Certainly the topic comes up when office year-end bonuses comes up. Paralegals wonder why they do not get a bonus when others do or get less of a bonus than others. After all, they think, “I’ve put in regular hours and done everything I’ve been asked to do.” They fail to understand that they receive their salary for putting in regular hours and doing everything they are asked to do. Bonuses are for… well, they’re for bonus work. Let’s take a look at the example derived from my email exchange with my student.

Here’s the assignment (slightly modified for this example):

Each of you should use your blogs at least four times a week to post regarding paralegal studies and the paralegal profession in general, or your paralegal studies activities in particular. For example, you could discuss your efforts to find an internship, apps and programs you are using, what works and what does not, or concerns about joining the workforce.  Only blogs with ten or more posts will be graded.

Grading will be based on both quantity and quality, i.e., not just the number of posts but on how much thought has gone into the post and how well it is presented, i.e., organization, writing, clarity, conciseness, etc.
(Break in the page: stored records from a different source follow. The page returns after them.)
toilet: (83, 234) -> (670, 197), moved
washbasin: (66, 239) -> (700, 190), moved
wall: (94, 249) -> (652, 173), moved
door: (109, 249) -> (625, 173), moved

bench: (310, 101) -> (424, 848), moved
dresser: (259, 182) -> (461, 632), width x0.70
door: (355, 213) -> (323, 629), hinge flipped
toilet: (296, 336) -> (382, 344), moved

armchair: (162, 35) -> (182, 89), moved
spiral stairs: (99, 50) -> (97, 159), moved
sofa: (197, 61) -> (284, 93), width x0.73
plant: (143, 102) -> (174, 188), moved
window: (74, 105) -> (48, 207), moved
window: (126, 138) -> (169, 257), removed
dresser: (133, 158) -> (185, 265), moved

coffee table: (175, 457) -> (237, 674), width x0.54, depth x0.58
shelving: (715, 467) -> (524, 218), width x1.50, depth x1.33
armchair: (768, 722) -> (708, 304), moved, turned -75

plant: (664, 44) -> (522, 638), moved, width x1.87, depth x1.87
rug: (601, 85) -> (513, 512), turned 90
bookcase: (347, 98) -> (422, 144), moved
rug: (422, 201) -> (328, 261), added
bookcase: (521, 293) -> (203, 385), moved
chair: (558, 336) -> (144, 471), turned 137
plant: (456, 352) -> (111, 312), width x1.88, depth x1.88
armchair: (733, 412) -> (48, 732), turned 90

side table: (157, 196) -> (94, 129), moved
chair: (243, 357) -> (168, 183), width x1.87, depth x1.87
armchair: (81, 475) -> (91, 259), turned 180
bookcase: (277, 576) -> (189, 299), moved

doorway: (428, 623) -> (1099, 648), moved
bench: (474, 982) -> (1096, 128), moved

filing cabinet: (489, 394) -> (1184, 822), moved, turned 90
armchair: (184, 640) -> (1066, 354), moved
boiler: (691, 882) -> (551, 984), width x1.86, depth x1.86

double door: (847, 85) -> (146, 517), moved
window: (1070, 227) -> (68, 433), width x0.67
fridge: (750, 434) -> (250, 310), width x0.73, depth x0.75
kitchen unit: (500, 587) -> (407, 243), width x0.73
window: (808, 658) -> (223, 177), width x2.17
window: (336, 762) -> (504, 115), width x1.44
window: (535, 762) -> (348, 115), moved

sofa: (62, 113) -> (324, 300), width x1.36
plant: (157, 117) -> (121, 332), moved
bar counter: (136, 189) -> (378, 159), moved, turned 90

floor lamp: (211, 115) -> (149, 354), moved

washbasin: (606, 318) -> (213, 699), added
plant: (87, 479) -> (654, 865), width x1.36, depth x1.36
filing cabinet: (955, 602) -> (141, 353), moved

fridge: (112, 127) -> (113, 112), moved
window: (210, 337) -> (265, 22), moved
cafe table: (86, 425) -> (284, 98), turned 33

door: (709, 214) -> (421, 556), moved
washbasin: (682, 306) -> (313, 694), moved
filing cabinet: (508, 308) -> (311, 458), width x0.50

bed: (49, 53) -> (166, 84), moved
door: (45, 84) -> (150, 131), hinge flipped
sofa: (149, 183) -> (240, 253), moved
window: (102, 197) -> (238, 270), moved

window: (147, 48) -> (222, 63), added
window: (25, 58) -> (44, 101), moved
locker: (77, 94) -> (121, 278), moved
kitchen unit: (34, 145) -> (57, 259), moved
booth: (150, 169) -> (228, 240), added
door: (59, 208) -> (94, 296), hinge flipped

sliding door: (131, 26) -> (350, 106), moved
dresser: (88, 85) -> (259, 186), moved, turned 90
Here was the student’s concern:

Dr. Mongue, about the seminar class, I do not know why i received a 75 on my blogs. I did 10 and all of them pertained to information about me and paralegals.

And here the response (again modified a bit for the example:

You did the absolute minimum amount of work you could do and did six posts in one day at the very end of the semester. This, by definition is – at best – “C” work:

“A” indicates outstanding achievement; “B,” superior; “C,” average or satisfactory; “D,” the lowest passing grade; and “F,” failure.”

The work  submitted, on the whole, is average, satisfactory – you just barely met the minimum requirements. It is hardly superior or outstanding. M (25), N (18),  O (18) and P  (19) quality posts did outstanding or superior work. A student cannot reasonably expect the same grade as those students who worked consistently, week after week, when the student rushes to cram in the minimum work in the last week.”

The professional paralegal strives to move beyond just “doing the job” – average or satisfactory work. So as we do our year end assessments, we should each ask ourselves, “Am I doing “A” work?” If you are, start documenting that fact and preparing for your year-end review.